> What needs to be done
Write out the records from their first line through the line containing "Marty Roberts' diverse leadership backgr", including that line, reproducing each line without any change.

> Data for this exercise
****************************************

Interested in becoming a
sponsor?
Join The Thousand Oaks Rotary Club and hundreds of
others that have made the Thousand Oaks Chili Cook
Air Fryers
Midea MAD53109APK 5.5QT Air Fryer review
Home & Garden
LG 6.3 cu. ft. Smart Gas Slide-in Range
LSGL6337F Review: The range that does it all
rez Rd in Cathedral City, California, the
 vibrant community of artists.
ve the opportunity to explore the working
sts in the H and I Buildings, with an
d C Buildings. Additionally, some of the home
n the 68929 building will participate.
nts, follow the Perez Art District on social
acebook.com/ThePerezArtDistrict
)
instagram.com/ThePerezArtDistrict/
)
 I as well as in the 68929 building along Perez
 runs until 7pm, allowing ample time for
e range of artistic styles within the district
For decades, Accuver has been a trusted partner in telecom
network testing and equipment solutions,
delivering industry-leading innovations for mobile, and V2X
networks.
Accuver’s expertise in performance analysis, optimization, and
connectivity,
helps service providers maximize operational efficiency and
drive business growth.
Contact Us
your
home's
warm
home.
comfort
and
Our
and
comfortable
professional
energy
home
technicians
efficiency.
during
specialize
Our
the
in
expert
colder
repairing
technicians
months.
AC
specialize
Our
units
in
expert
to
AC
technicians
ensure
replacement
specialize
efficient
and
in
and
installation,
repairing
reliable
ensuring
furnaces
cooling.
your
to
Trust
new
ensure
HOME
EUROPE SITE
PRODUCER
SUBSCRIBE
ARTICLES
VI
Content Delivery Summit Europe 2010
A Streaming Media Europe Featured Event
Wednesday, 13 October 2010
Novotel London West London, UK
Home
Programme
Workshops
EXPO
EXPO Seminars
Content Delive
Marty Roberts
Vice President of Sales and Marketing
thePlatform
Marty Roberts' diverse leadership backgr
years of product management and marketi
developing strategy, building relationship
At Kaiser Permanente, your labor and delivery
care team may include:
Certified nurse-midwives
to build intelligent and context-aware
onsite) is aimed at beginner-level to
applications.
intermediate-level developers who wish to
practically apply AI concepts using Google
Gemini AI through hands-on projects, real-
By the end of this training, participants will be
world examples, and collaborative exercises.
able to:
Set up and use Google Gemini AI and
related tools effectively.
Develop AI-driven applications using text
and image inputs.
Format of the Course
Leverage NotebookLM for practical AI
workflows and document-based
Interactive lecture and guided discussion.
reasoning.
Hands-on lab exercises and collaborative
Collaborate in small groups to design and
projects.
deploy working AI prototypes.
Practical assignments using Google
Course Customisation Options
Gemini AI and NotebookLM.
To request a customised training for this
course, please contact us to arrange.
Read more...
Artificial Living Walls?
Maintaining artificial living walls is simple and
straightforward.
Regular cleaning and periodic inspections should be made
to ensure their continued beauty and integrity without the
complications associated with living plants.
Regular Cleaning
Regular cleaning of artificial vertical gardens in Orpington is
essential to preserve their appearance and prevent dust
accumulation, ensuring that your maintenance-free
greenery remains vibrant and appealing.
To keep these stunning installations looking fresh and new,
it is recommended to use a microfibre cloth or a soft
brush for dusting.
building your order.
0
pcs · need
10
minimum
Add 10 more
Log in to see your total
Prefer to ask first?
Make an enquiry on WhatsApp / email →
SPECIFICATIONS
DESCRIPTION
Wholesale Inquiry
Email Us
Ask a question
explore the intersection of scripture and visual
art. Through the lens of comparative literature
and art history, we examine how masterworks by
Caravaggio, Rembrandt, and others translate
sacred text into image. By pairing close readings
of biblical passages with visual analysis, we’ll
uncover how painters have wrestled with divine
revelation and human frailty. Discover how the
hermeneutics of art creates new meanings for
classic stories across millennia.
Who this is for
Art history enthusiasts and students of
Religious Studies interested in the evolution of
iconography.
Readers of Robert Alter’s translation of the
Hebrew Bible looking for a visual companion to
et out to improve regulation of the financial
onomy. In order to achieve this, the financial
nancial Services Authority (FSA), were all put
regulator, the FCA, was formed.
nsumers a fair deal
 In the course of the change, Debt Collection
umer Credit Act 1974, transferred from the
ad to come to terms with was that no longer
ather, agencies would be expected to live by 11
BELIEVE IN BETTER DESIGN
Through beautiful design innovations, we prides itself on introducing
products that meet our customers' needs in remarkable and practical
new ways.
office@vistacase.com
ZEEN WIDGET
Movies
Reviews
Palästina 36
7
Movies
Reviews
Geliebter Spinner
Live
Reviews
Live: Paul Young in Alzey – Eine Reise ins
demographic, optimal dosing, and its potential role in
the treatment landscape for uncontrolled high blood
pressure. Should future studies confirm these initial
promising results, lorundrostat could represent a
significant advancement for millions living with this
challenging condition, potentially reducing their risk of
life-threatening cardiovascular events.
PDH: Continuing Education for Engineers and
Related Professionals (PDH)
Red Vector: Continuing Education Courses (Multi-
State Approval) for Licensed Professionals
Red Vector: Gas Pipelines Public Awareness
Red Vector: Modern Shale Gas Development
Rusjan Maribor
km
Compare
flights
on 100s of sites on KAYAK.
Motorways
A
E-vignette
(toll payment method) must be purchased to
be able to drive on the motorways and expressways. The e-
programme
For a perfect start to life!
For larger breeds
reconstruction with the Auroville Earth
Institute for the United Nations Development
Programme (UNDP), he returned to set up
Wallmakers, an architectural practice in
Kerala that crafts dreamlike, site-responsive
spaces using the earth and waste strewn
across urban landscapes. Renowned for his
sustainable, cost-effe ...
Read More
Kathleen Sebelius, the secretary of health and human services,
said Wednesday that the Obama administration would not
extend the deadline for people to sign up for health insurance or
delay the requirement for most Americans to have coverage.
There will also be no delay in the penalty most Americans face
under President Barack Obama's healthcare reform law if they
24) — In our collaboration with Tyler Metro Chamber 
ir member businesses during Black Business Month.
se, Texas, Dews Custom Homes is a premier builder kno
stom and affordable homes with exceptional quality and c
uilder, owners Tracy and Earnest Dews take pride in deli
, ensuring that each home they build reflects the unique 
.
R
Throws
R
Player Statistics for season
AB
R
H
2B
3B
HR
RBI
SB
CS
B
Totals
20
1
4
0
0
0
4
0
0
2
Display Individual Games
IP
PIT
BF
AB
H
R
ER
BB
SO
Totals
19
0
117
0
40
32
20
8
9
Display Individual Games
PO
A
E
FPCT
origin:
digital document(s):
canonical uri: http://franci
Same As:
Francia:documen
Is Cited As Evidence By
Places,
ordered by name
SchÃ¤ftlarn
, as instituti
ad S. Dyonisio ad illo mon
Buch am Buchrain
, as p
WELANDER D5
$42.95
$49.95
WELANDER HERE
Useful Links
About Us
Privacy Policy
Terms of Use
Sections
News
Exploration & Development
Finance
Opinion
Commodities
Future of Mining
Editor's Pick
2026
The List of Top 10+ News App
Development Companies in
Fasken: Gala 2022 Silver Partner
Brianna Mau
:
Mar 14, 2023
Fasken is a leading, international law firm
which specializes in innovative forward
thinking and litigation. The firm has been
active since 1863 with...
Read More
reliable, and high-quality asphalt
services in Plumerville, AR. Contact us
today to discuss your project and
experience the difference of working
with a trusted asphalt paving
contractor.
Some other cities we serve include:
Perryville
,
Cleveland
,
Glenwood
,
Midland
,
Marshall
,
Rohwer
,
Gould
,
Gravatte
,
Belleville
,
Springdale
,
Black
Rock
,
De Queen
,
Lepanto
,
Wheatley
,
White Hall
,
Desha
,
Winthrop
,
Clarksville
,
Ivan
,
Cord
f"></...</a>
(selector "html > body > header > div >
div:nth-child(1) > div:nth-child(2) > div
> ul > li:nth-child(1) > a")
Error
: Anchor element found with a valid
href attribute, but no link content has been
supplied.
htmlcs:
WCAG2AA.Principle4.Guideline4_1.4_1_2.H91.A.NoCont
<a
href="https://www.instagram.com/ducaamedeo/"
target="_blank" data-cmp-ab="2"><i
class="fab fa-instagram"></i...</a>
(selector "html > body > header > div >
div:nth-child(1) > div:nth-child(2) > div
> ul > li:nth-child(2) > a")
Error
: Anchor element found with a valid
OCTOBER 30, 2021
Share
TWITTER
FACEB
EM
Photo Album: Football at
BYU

****************************************

> Finished task
Interested in becoming a
sponsor?
Join The Thousand Oaks Rotary Club and hundreds of
others that have made the Thousand Oaks Chili Cook
Air Fryers
Midea MAD53109APK 5.5QT Air Fryer review
Home & Garden
LG 6.3 cu. ft. Smart Gas Slide-in Range
LSGL6337F Review: The range that does it all
rez Rd in Cathedral City, California, the
 vibrant community of artists.
ve the opportunity to explore the working
sts in the H and I Buildings, with an
d C Buildings. Additionally, some of the home
n the 68929 building will participate.
nts, follow the Perez Art District on social
acebook.com/ThePerezArtDistrict
)
instagram.com/ThePerezArtDistrict/
)
 I as well as in the 68929 building along Perez
 runs until 7pm, allowing ample time for
e range of artistic styles within the district
For decades, Accuver has been a trusted partner in telecom
network testing and equipment solutions,
delivering industry-leading innovations for mobile, and V2X
networks.
Accuver’s expertise in performance analysis, optimization, and
connectivity,
helps service providers maximize operational efficiency and
drive business growth.
Contact Us
your
home's
warm
home.
comfort
and
Our
and
comfortable
professional
energy
home
technicians
efficiency.
during
specialize
Our
the
in
expert
colder
repairing
technicians
months.
AC
specialize
Our
units
in
expert
to
AC
technicians
ensure
replacement
specialize
efficient
and
in
and
installation,
repairing
reliable
ensuring
furnaces
cooling.
your
to
Trust
new
ensure
HOME
EUROPE SITE
PRODUCER
SUBSCRIBE
ARTICLES
VI
Content Delivery Summit Europe 2010
A Streaming Media Europe Featured Event
Wednesday, 13 October 2010
Novotel London West London, UK
Home
Programme
Workshops
EXPO
EXPO Seminars
Content Delive
Marty Roberts
Vice President of Sales and Marketing
thePlatform
Marty Roberts' diverse leadership backgr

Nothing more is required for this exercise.